Problem to solve: Return every line of the material below word for word, omitting the pictures.

Given records:

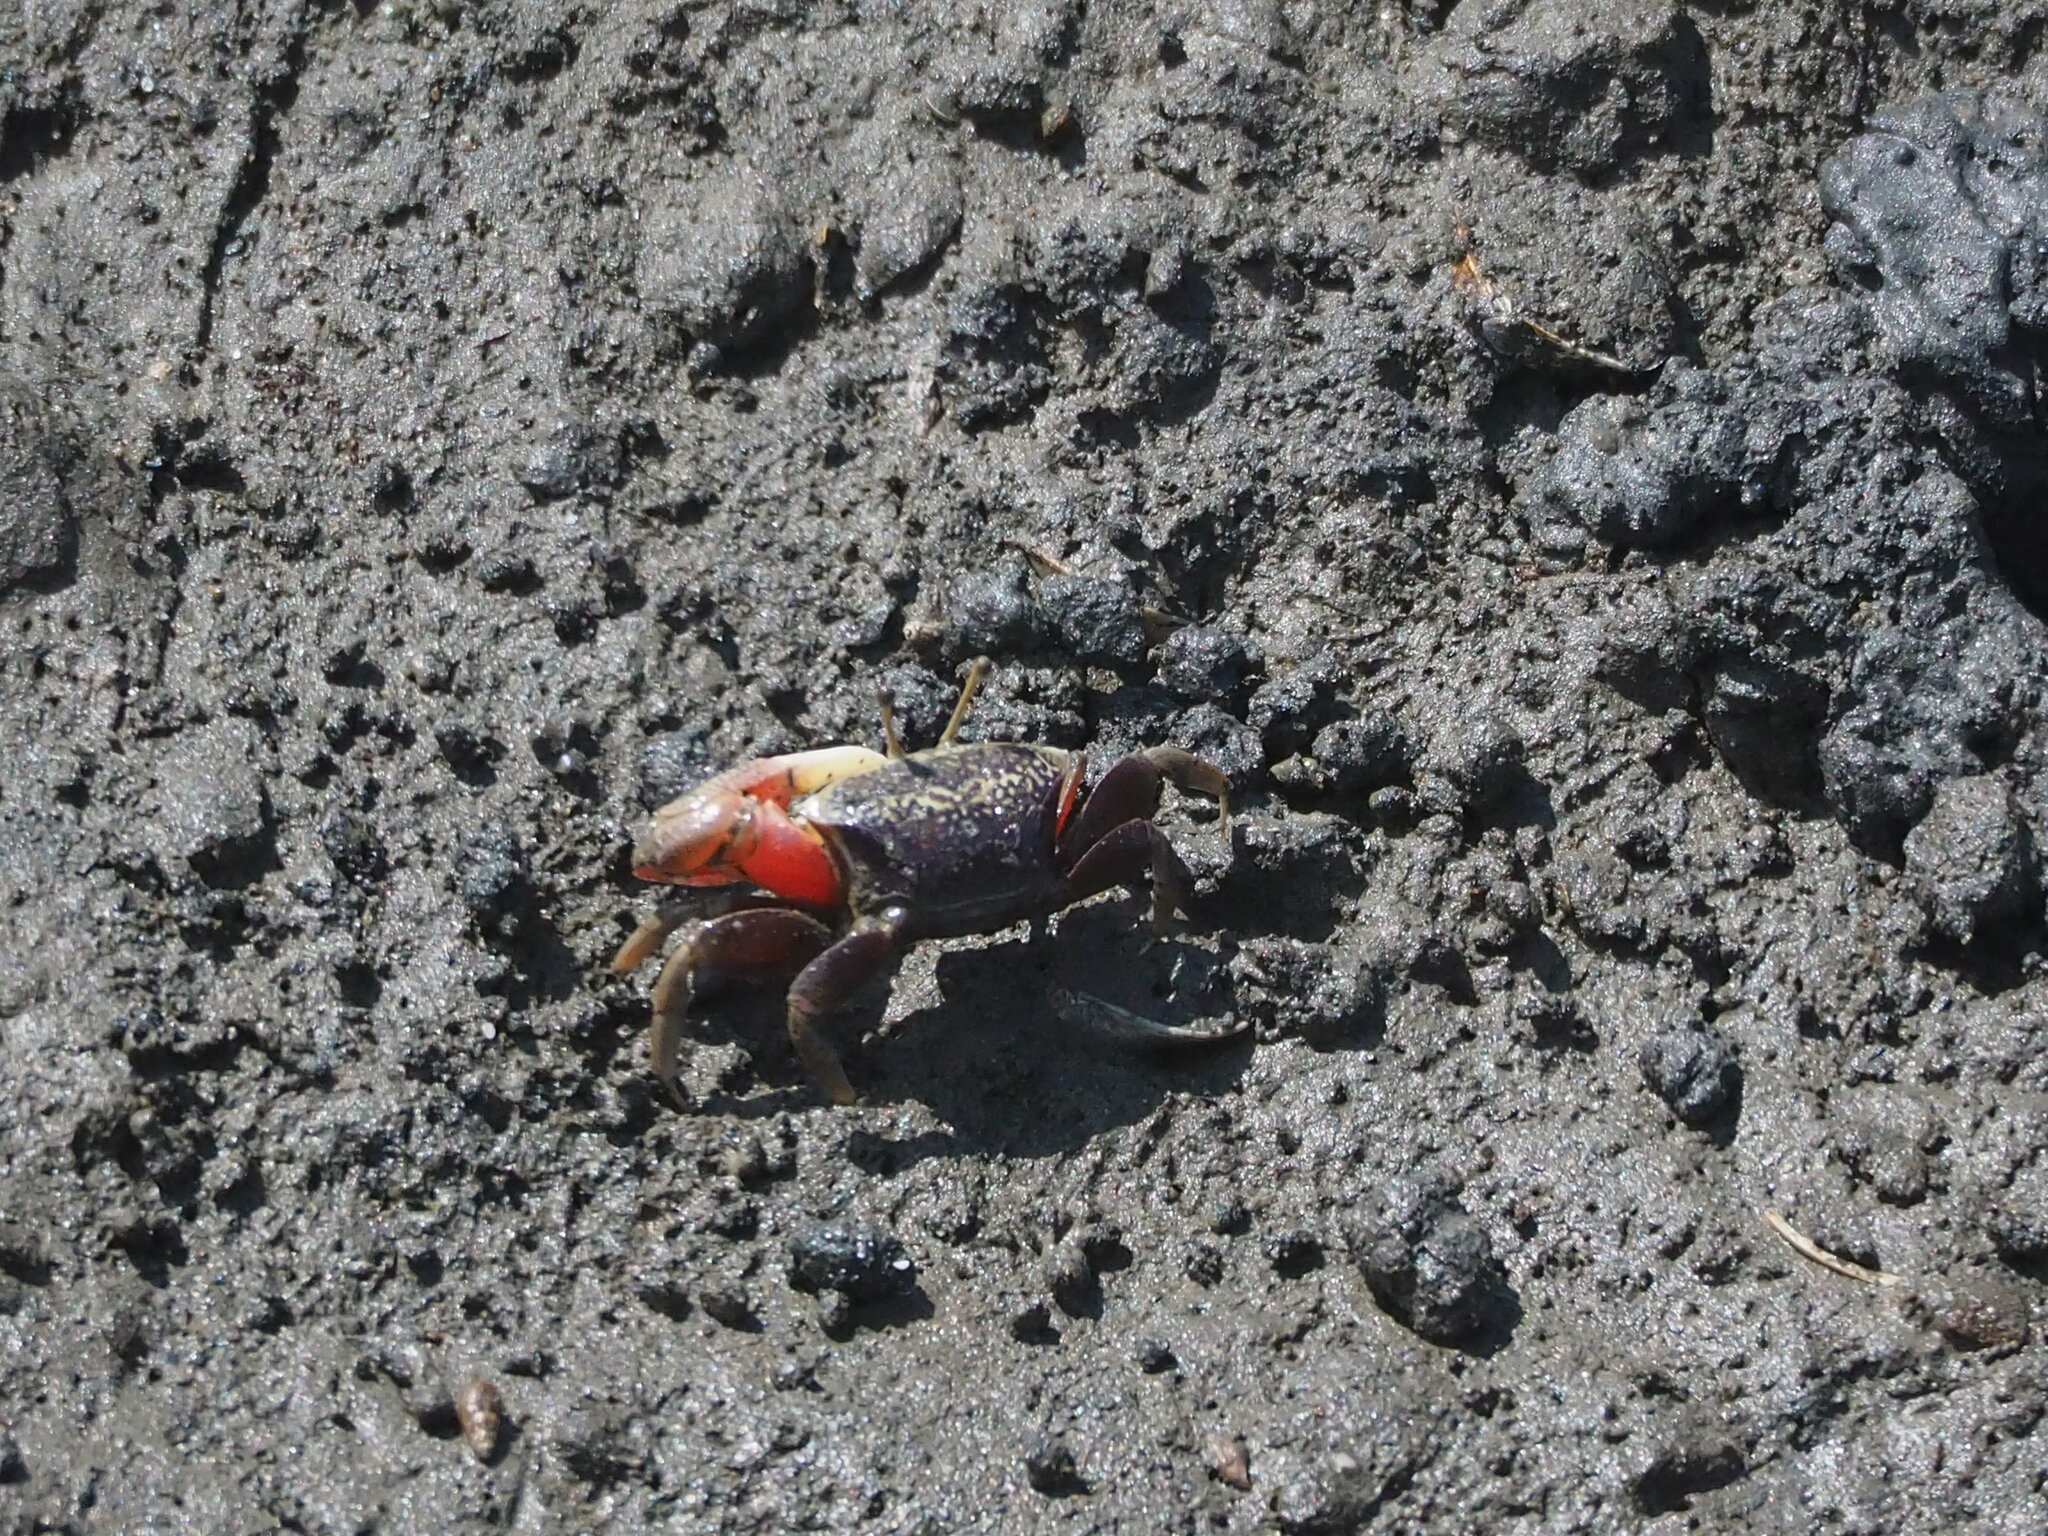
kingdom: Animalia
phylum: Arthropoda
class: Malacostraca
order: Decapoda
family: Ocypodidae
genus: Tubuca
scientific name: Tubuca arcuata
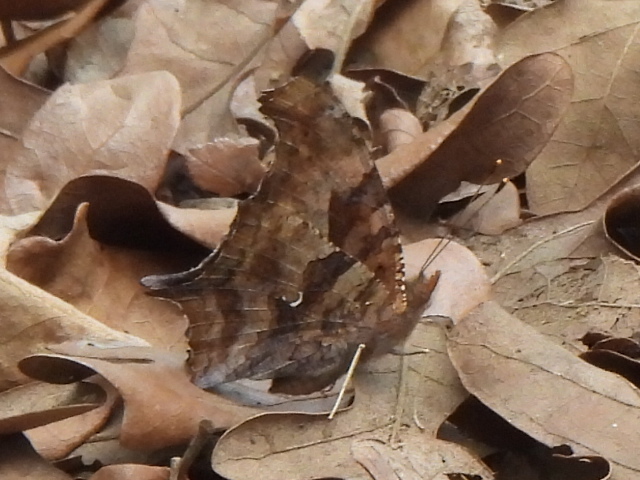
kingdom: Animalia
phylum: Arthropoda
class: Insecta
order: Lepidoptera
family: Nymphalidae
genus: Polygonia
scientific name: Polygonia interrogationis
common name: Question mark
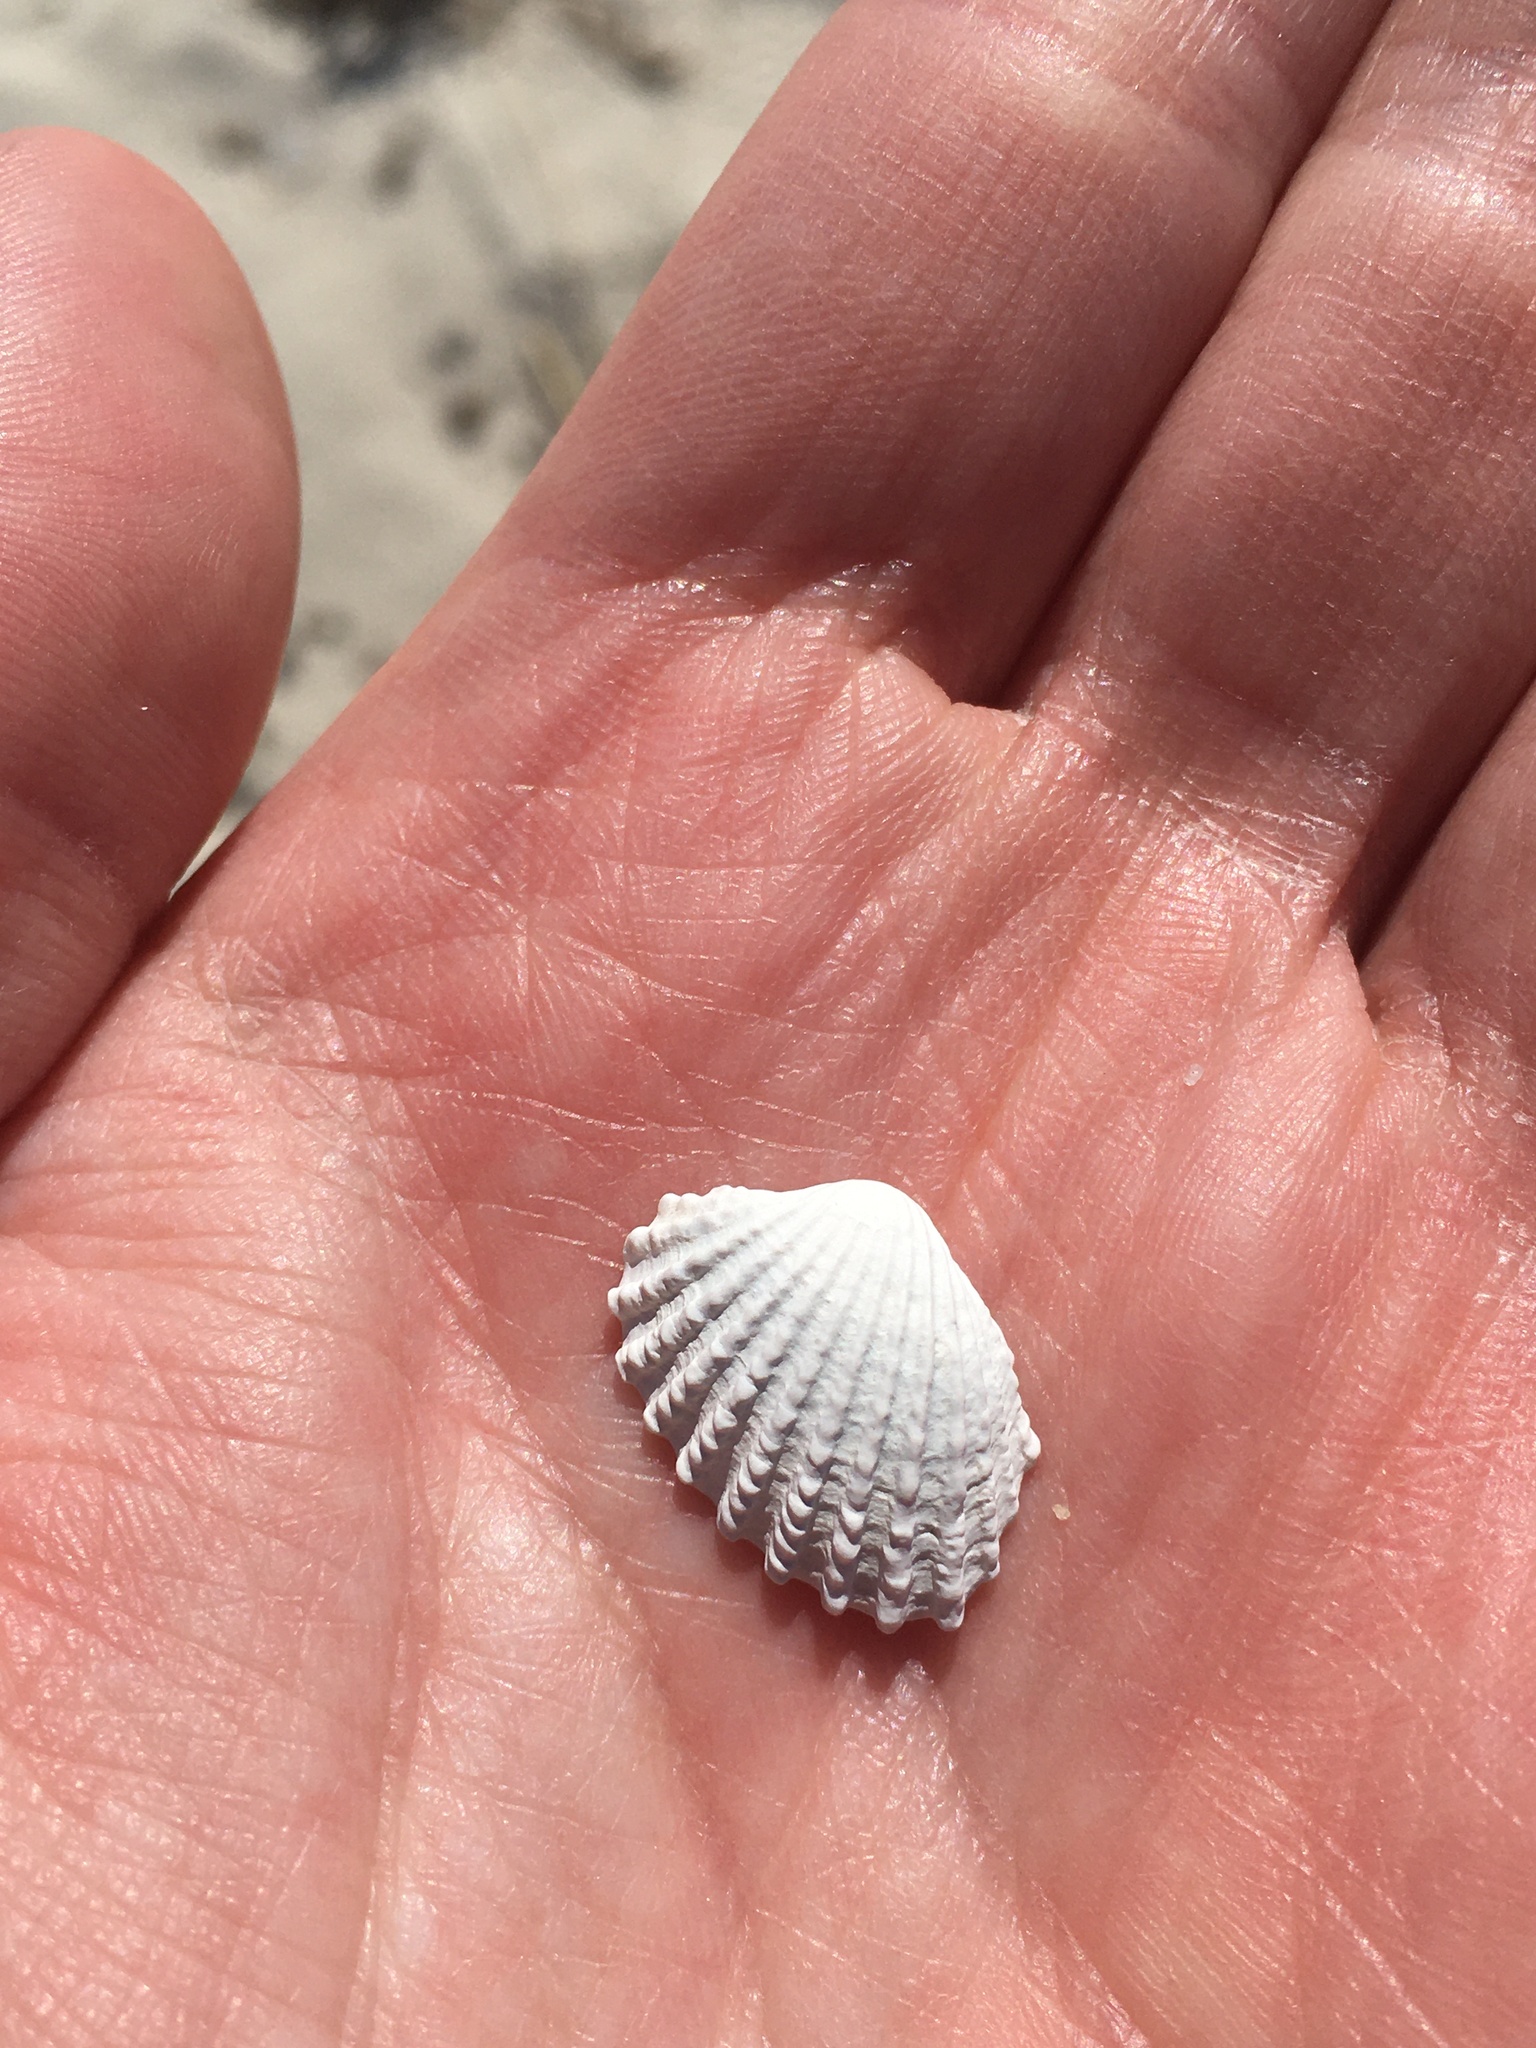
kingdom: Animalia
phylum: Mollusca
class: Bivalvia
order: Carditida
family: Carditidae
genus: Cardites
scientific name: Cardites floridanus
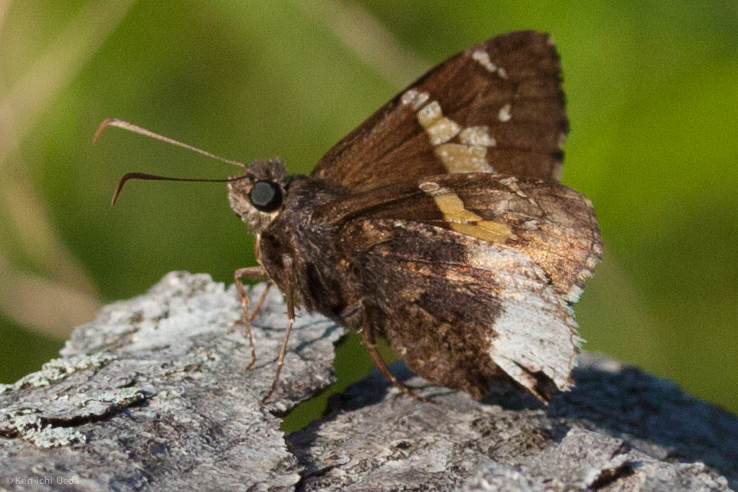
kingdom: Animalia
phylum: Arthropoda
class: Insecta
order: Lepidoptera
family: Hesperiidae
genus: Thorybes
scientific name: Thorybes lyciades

Response below:
kingdom: Animalia
phylum: Arthropoda
class: Malacostraca
order: Decapoda
family: Ocypodidae
genus: Tubuca
scientific name: Tubuca arcuata
kingdom: Animalia
phylum: Arthropoda
class: Insecta
order: Lepidoptera
family: Nymphalidae
genus: Polygonia
scientific name: Polygonia interrogationis
common name: Question mark
kingdom: Animalia
phylum: Mollusca
class: Bivalvia
order: Carditida
family: Carditidae
genus: Cardites
scientific name: Cardites floridanus
kingdom: Animalia
phylum: Arthropoda
class: Insecta
order: Lepidoptera
family: Hesperiidae
genus: Thorybes
scientific name: Thorybes lyciades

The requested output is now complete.